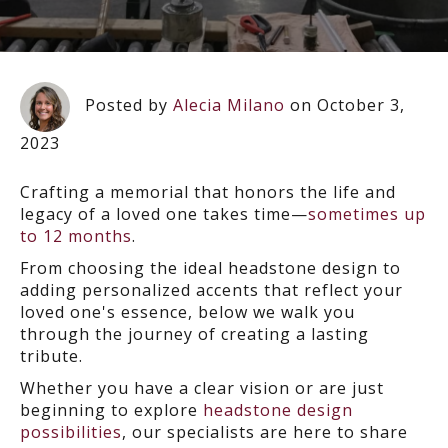
Posted by
Alecia Milano
on October 3,
2023
Crafting a memorial that honors the life and
legacy of a loved one takes time—
sometimes up
to 12 months
.
From choosing the ideal headstone design to
adding personalized accents that reflect your
loved one's essence, below we walk you
through the journey of creating a lasting
tribute.
Whether you have a clear vision or are just
beginning to explore
headstone design
possibilities
, our specialists are here to share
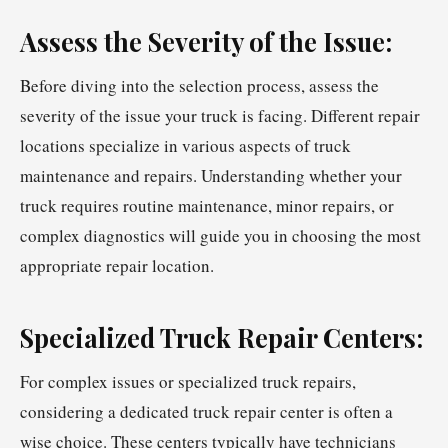
Assess the Severity of the Issue:
Before diving into the selection process, assess the
severity of the issue your truck is facing. Different repair
locations specialize in various aspects of truck
maintenance and repairs. Understanding whether your
truck requires routine maintenance, minor repairs, or
complex diagnostics will guide you in choosing the most
appropriate repair location.
Specialized Truck Repair Centers:
For complex issues or specialized truck repairs,
considering a dedicated truck repair center is often a
wise choice. These centers typically have technicians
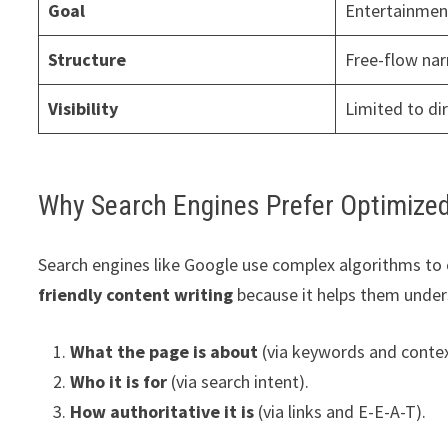
Goal
Entertainmen
Structure
Free-flow nar
Visibility
Limited to di
Why Search Engines Prefer Optimize
Search engines like Google use complex algorithms to c
friendly content writing
because it helps them under
What the page is about
(via keywords and contex
Who it is for
(via search intent).
How authoritative it is
(via links and E-E-A-T).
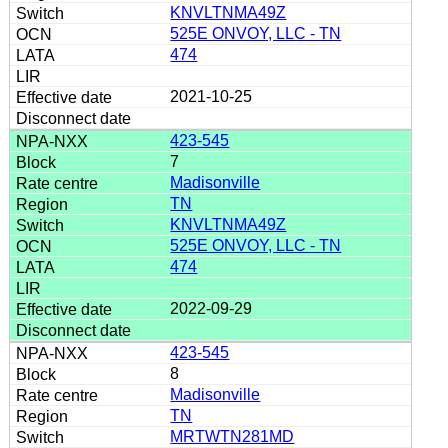
KNVLTNMA49Z
525E ONVOY, LLC - TN
474
2021-10-25
423-545
7
Madisonville
TN
KNVLTNMA49Z
525E ONVOY, LLC - TN
474
2022-09-29
423-545
8
Madisonville
TN
MRTWTN281MD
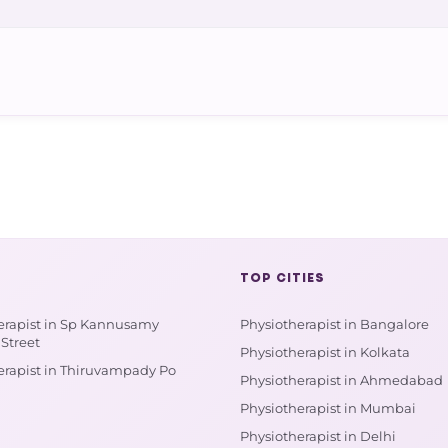
TOP CITIES
erapist in Sp Kannusamy
Physiotherapist in Bangalore
Street
Physiotherapist in Kolkata
erapist in Thiruvampady Po
Physiotherapist in Ahmedabad
Physiotherapist in Mumbai
Physiotherapist in Delhi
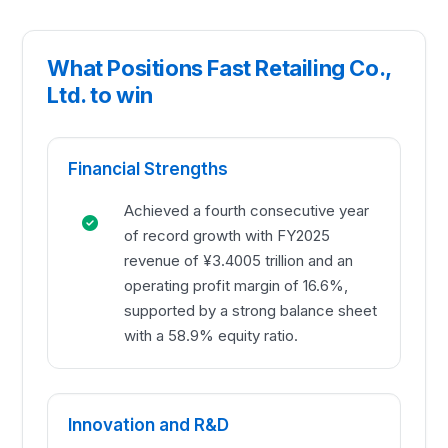
What Positions Fast Retailing Co.,
Ltd. to win
Financial Strengths
Achieved a fourth consecutive year
of record growth with FY2025
revenue of ¥3.4005 trillion and an
operating profit margin of 16.6%,
supported by a strong balance sheet
with a 58.9% equity ratio.
Innovation and R&D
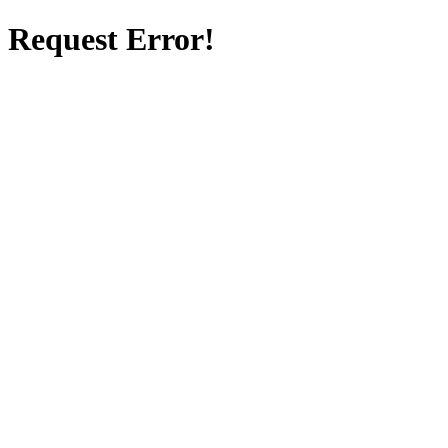
Request Error!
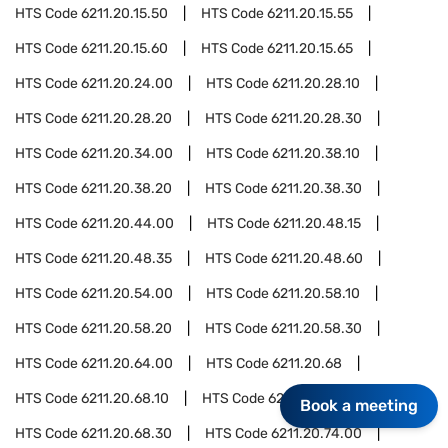
HTS Code
6211.20.15.50
HTS Code
6211.20.15.55
HTS Code
6211.20.15.60
HTS Code
6211.20.15.65
HTS Code
6211.20.24.00
HTS Code
6211.20.28.10
HTS Code
6211.20.28.20
HTS Code
6211.20.28.30
HTS Code
6211.20.34.00
HTS Code
6211.20.38.10
HTS Code
6211.20.38.20
HTS Code
6211.20.38.30
HTS Code
6211.20.44.00
HTS Code
6211.20.48.15
HTS Code
6211.20.48.35
HTS Code
6211.20.48.60
HTS Code
6211.20.54.00
HTS Code
6211.20.58.10
HTS Code
6211.20.58.20
HTS Code
6211.20.58.30
HTS Code
6211.20.64.00
HTS Code
6211.20.68
HTS Code
6211.20.68.10
HTS Code
6211.20.68.20
Book a meeting
HTS Code
6211.20.68.30
HTS Code
6211.20.74.00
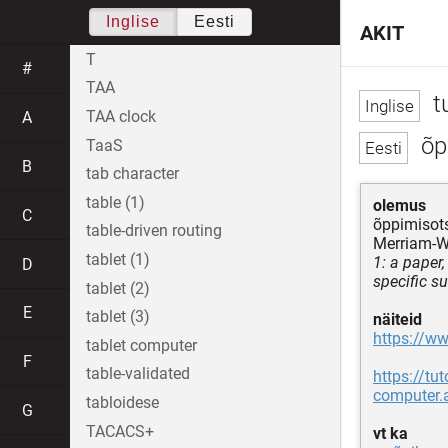
Inglise
Eesti
AKIT
T
#
TAA
tu
TAA clock
A
õp
TaaS
B
tab character
table (1)
olemus
C
õppimisots
table-driven routing
Merriam-W
tablet (1)
1: a paper
D
specific su
tablet (2)
E
tablet (3)
näiteid
https://w
tablet computer
F
table-validated
https://tu
computer.
tabloidese
G
TACACS+
vt ka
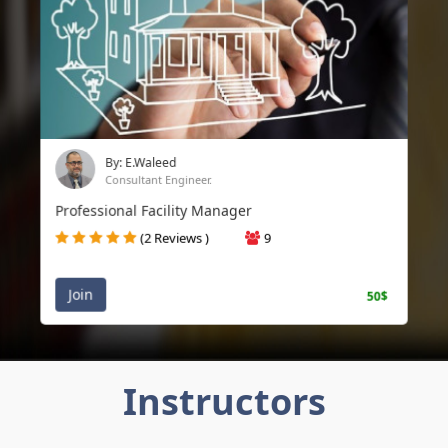
By: E.Waleed
Consultant Engineer.
Professional Facility Manager
(2 Reviews )
9
Join
50$
Instructors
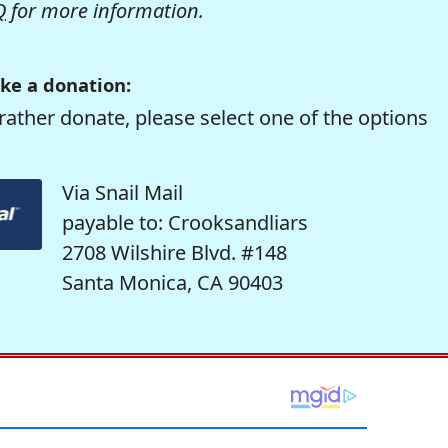
Q
for more information.
ke a donation:
rather donate, please select one of the options
Via Snail Mail
payable to: Crooksandliars
2708 Wilshire Blvd. #148
Santa Monica, CA 90403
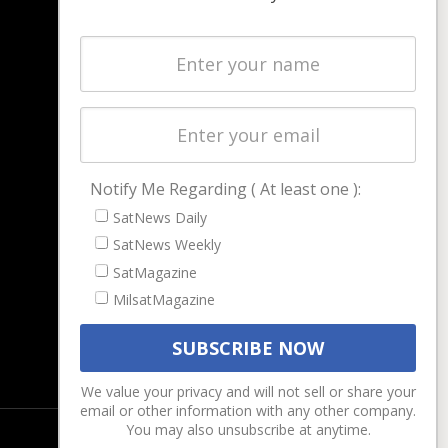
NAVIGATION
Latest Stories
Magazines
Events
Contact
Cookie & Privacy Policy for Satnews
Notify Me Regarding ( At least one ):
SatNews Daily
SatNews Weekly
SatMagazine
MilsatMagazine
We value your privacy and will not sell or share your
email or other information with any other company.
You may also unsubscribe at anytime.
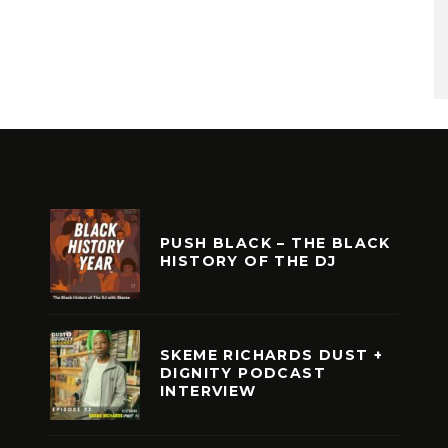
PUSH BLACK – THE BLACK
HISTORY OF THE DJ
SKEME RICHARDS DUST +
DIGNITY PODCAST
INTERVIEW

(WRITTEN TASK):
An exact copy of the entries, without any pictures, is what the answer should be.

(ANSWER FOR THIS EXERCISE):
Posted by
Alecia Milano
on October 3,
2023
Crafting a memorial that honors the life and
legacy of a loved one takes time—
sometimes up
to 12 months
.
From choosing the ideal headstone design to
adding personalized accents that reflect your
loved one's essence, below we walk you
through the journey of creating a lasting
tribute.
Whether you have a clear vision or are just
beginning to explore
headstone design
possibilities
, our specialists are here to share
Assess the Severity of the Issue:
Before diving into the selection process, assess the
severity of the issue your truck is facing. Different repair
locations specialize in various aspects of truck
maintenance and repairs. Understanding whether your
truck requires routine maintenance, minor repairs, or
complex diagnostics will guide you in choosing the most
appropriate repair location.
Specialized Truck Repair Centers:
For complex issues or specialized truck repairs,
considering a dedicated truck repair center is often a
wise choice. These centers typically have technicians
Goal
Entertainmen
Structure
Free-flow nar
Visibility
Limited to di
Why Search Engines Prefer Optimize
Search engines like Google use complex algorithms to c
friendly content writing
because it helps them under
What the page is about
(via keywords and contex
Who it is for
(via search intent).
How authoritative it is
(via links and E-E-A-T).
KNVLTNMA49Z
525E ONVOY, LLC - TN
474
2021-10-25
423-545
7
Madisonville
TN
KNVLTNMA49Z
525E ONVOY, LLC - TN
474
2022-09-29
423-545
8
Madisonville
TN
MRTWTN281MD
TOP CITIES
erapist in Sp Kannusamy
Physiotherapist in Bangalore
Street
Physiotherapist in Kolkata
erapist in Thiruvampady Po
Physiotherapist in Ahmedabad
Physiotherapist in Mumbai
Physiotherapist in Delhi
What Positions Fast Retailing Co.,
Ltd. to win
Financial Strengths
Achieved a fourth consecutive year
of record growth with FY2025
revenue of ¥3.4005 trillion and an
operating profit margin of 16.6%,
supported by a strong balance sheet
with a 58.9% equity ratio.
Innovation and R&D
Request Error!
HTS Code
6211.20.15.50
HTS Code
6211.20.15.55
HTS Code
6211.20.15.60
HTS Code
6211.20.15.65
HTS Code
6211.20.24.00
HTS Code
6211.20.28.10
HTS Code
6211.20.28.20
HTS Code
6211.20.28.30
HTS Code
6211.20.34.00
HTS Code
6211.20.38.10
HTS Code
6211.20.38.20
HTS Code
6211.20.38.30
HTS Code
6211.20.44.00
HTS Code
6211.20.48.15
HTS Code
6211.20.48.35
HTS Code
6211.20.48.60
HTS Code
6211.20.54.00
HTS Code
6211.20.58.10
HTS Code
6211.20.58.20
HTS Code
6211.20.58.30
HTS Code
6211.20.64.00
HTS Code
6211.20.68
HTS Code
6211.20.68.10
HTS Code
6211.20.68.20
Book a meeting
HTS Code
6211.20.68.30
HTS Code
6211.20.74.00
Inglise
Eesti
AKIT
T
#
TAA
tu
TAA clock
A
õp
TaaS
B
tab character
table (1)
olemus
C
õppimisots
table-driven routing
Merriam-W
tablet (1)
1: a paper
D
specific su
tablet (2)
E
tablet (3)
näiteid
https://w
tablet computer
F
table-validated
https://tu
computer.
tabloidese
G
TACACS+
vt ka
By: E.Waleed
Consultant Engineer.
Professional Facility Manager
(2 Reviews )
9
Join
50$
Instructors
Q
for more information.
ke a donation:
rather donate, please select one of the options
Via Snail Mail
payable to: Crooksandliars
2708 Wilshire Blvd. #148
Santa Monica, CA 90403
NAVIGATION
Latest Stories
Magazines
Events
Contact
Cookie & Privacy Policy for Satnews
Notify Me Regarding ( At least one ):
SatNews Daily
SatNews Weekly
SatMagazine
MilsatMagazine
We value your privacy and will not sell or share your
email or other information with any other company.
You may also unsubscribe at anytime.
PUSH BLACK – THE BLACK
HISTORY OF THE DJ
SKEME RICHARDS DUST +
DIGNITY PODCAST
INTERVIEW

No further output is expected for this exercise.